Guilherme Zaiden, better known by his YouTube username gzaiden, is a Brazilian YouTube personality and content creator. He published his first viral videos in 2006, being considered the first YouTuber in Brazil, and a pioneer of the so-called "vlogger era". His video "Confissões de um emo", recorded in 2006, in February 2015 was still the most viewed Brazilian video on YouTube, with more than six million views, being elected by the news website "GaúchaZH" as one of the 10 most famous memes in Brazil.

==Career==
In 2006, when the first vlogs became popular in the United States, YouTube, launched just a year earlier, with about 50 million users, two million of which were in Brazil. At that time, an 18-year-old young man from Brasilia, Guilherme Zaiden, motivated by the lack of creativity in Brazilian humor, essentially because of a heteronormative culture, with homophobic and sexist tendencies, began making home videos, with a hand held camera and talking to himself for hours on end. He created characters that would make him famous, such as: an Orkut addict, a prejudiced pastor and an emo. The first video, "Confissões de um emo", was posted on July 21, 2006. In the video, Zaiden staged as the character "Bonequinho de Porcelana", a boy dissatisfied with being labeled as an emo. In 2015, celebrating twenty years of Internet in Brazil, the news website GaúchaZH chose the video "Confissões de um emo", by Guilherme Zaiden, as one of the 10 most famous memes in Brazil. On February 13 of the same year, "Confissões de um emo" continued to be the Brazilian video with most views, being one of only two with more than six million hits. As of 2017, the video had 7 million views.

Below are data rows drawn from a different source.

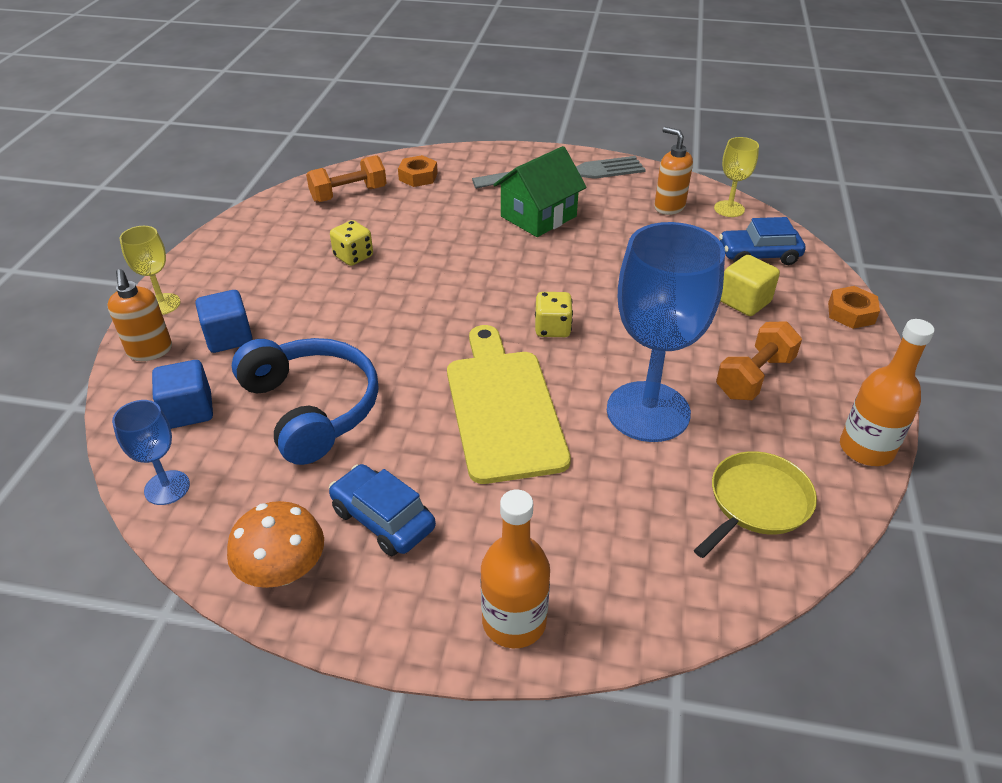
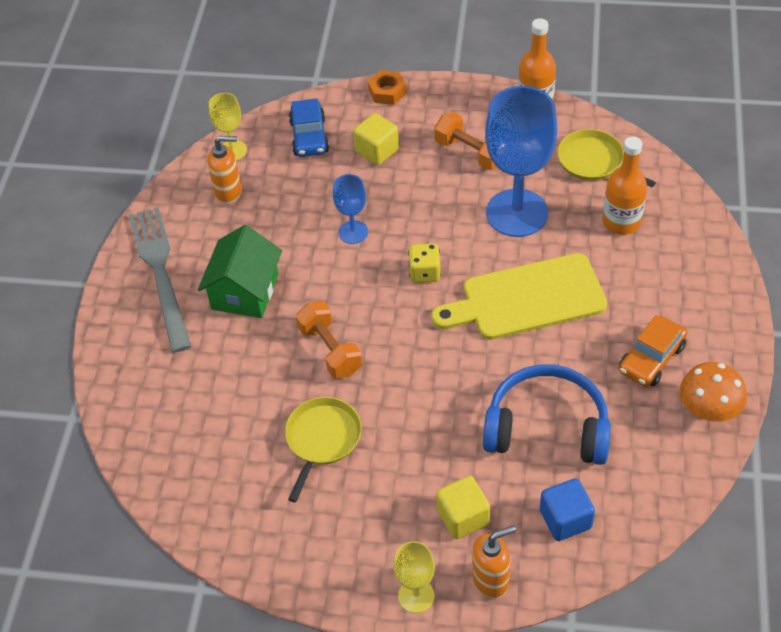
camera: 90 degrees left, 10 degrees up
blue goblet [112,400,190,505] -> blue goblet moved to [333,174,368,244]
blue cube [196,290,253,353] -> yellow cube [436,476,490,539]
blue headphones [232,338,378,465] -> blue headphones turned 45 degrees clockwise [483,364,611,465]
orange dumbbell [306,155,386,203] -> orange dumbbell moved to [296,301,362,378]
blue car [329,464,436,556] -> orange car [619,315,687,387]
yellow dice [330,220,373,266] -> yellow pan [285,397,362,502]
orange nut [398,155,438,187] -> none
orange bottle [481,490,550,648] -> orange bottle moved to [602,137,647,235]
green house [493,146,587,237] -> green house turned 60 degrees clockwise [198,225,282,318]
orange soap dispenser [654,127,693,215] -> orange soap dispenser turned 135 degrees counterclockwise [207,136,242,204]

Guilherme Zaiden was also, together with Clarah Averbuckee, one of the creators of the term blocks, derived from the English words blog and book, obtaining in 2006, on average, 50 million views in the shared productions, resulting in books based on the reports registered in the videos posted and acclaimed on blog pages. Despite the success of millions of views on the videos he produced, Zaiden's insecurity made him not take advantage of the success, and abandoned the platform about a year later, not even taking advantage of Google's partnership program, which was launched in 2007, where the company gives a portion of advertising revenue to those who produce videos. Despite this hiatus, in 2008 and 2009 Zaiden was still referred to as a champion of views and was considered an Internet celebrity, which led to Globo's invitation to participate in the soap opera Caminho das Índias in January 2009.

In 2015, Zaiden returned to YouTuber activity, taking a break shortly after. Despite posting few videos after 2007, in 2018 the YouTube channel "Zaiden" was still considered a reference in Internet humor.